The eyes water, the nose burns - the Greek police shoot with tear gas

Some of the migrants manage to overcome the barbed wire and penetrate the border strip between Turkey and Greece. But Greek policemen are already waiting 100 meters away. As soon as the migrants get too close to the border crossing, they fire tear gas. Now the smell of burned wood mixes with the smell of gas. Every cartridge fired leads to more people fleeing back towards Turkey.

Two days pass at the border - with burning wood, tear gas, rain, cold, crying babies on their mothers' laps, pleading looks, hopelessness, the search for new routes, hunger.

At night I meet three men between the ages of 55 and 60. They speak in Istanbul dialect, their clothes are not that mushy. One of them asks me where they will open the border. "You won't open it," I reply. I want to know where they are from. You are giving me conflicting information. They leave me with the impression that they are Turks trying to mix with the migrants. They talk about whether it would be better to cross the border by boat.

"Only 100 people made it"

On the second day at the border, my phone rings early in the morning. It is muhammed. They bought a plastic boat for 800 lira, he reports. He and his friends would wait for a suitable moment to cross the border river Meriç. He asks if I would like to join and sends me his location on the mobile phone. When I get there, I see how the group has holed up on the edge of a spacious forest. The Greek police are 40 to 50 meters away on the opposite bank - vigilant and present.

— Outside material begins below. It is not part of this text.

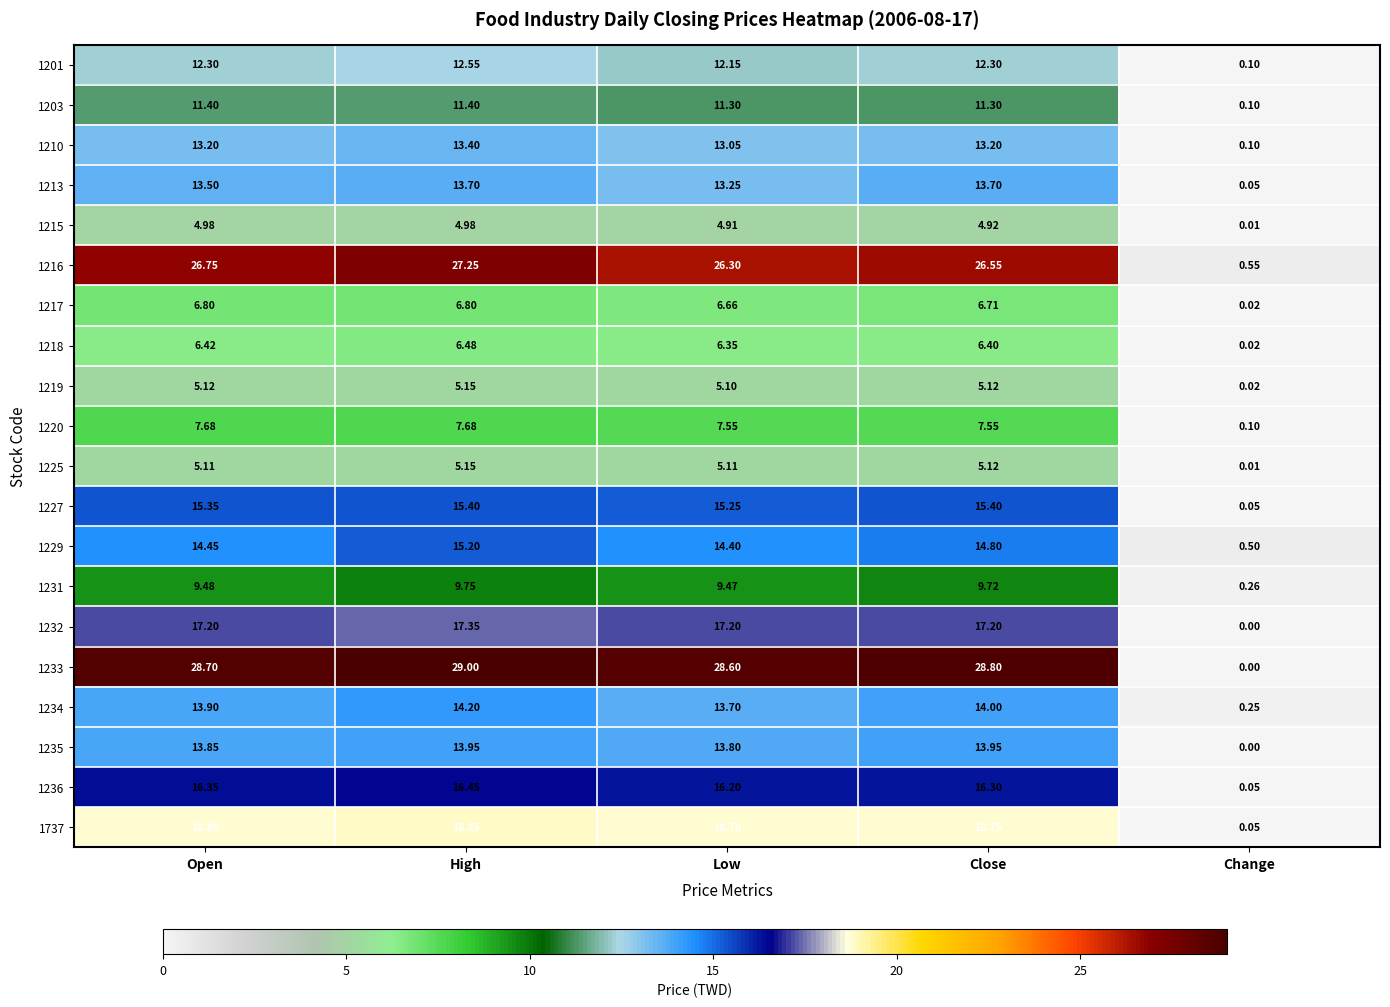

At which category does the chart reach its minimum across all series?

Change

Breather on the cabbage field. The two Afghans do not want to be disturbed

Muhammad consumes a sesame ring and then lights a cigarette. When I want to take a picture of him, he reacts angrily: "What are you doing brother, don't film me. When my mother sees me here, she will be very sad. Besides, she doesn't know that I smoke." On one side of the bank, children play in front of the rubber dinghies lying in the sand. Greek policemen armed with rifles are waiting on the other side of the bank.

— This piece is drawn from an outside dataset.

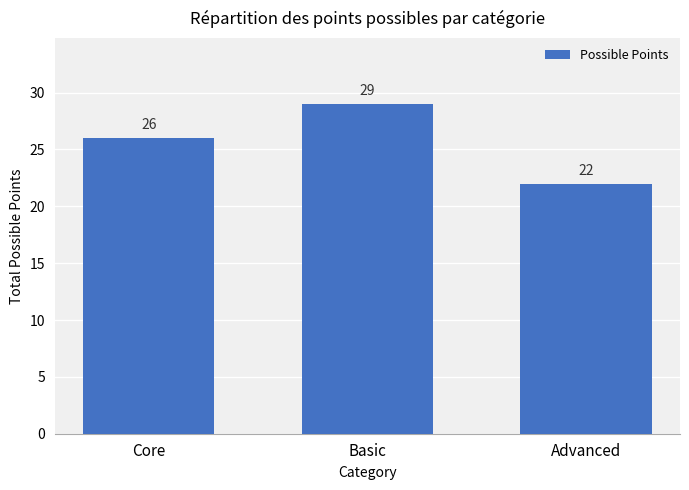

What is the greatest value displayed?

29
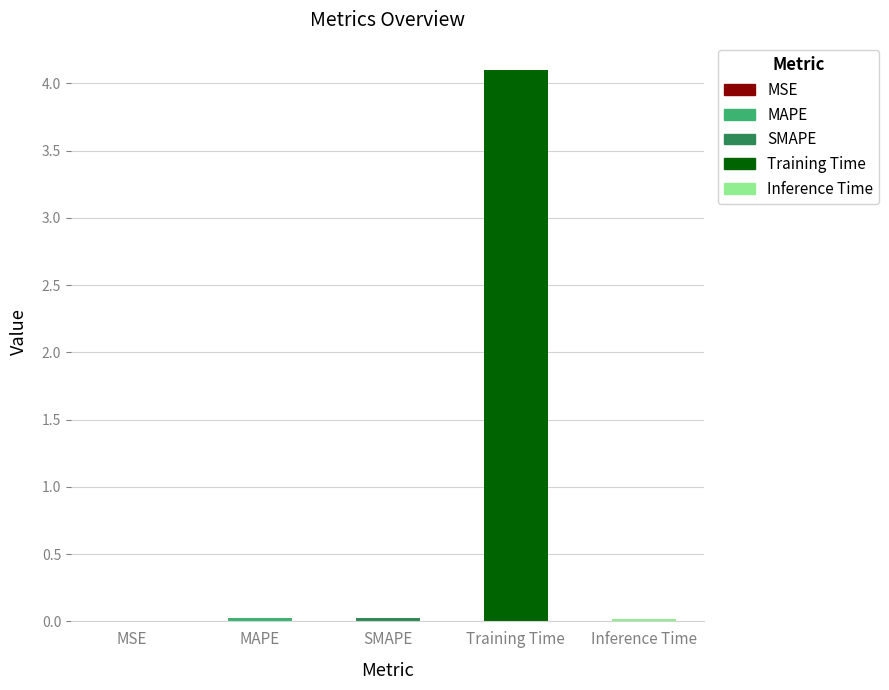

What is the approximate value at Training Time?

4.1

Meanwhile, the teenagers are trying to find a suitable route on their mobile phones to cross the river. Muhammad tells the other Afghans that the number of people who have managed to cross the river is 100. The number of people caught and sent back after the crossing is far higher.

A border crossing like a theater of war

I finally go back to the Pazarkule border gate and see that the number of waiting migrants is now around 3000. People of different nationalities are at the border crossing - Africans, Iranians, Pakistanis and Palestinians; however, most are Afghans. The number of Syrian immigrants is negligible. Tensions with the Greek police have now increased significantly.

"We're fed up with the war. Don't throw any more stones," Arfran calls out to the other migrants

The more people push towards the border crossing, the more tear gas is fired into the crowd. Five people are seriously injured right in front of my feet. One of them is still a child. The migrants react with violence, some throw stones at the Greek police officers. The border area is becoming more and more like a theater of war.

In the middle of the chaos, a tall, young man catches my eye who is fluent in Turkish, English and Persian. He holds up his hands and calls out in three languages: "We are tired of the war. Don't throw stones, sit down. We want to live a different life."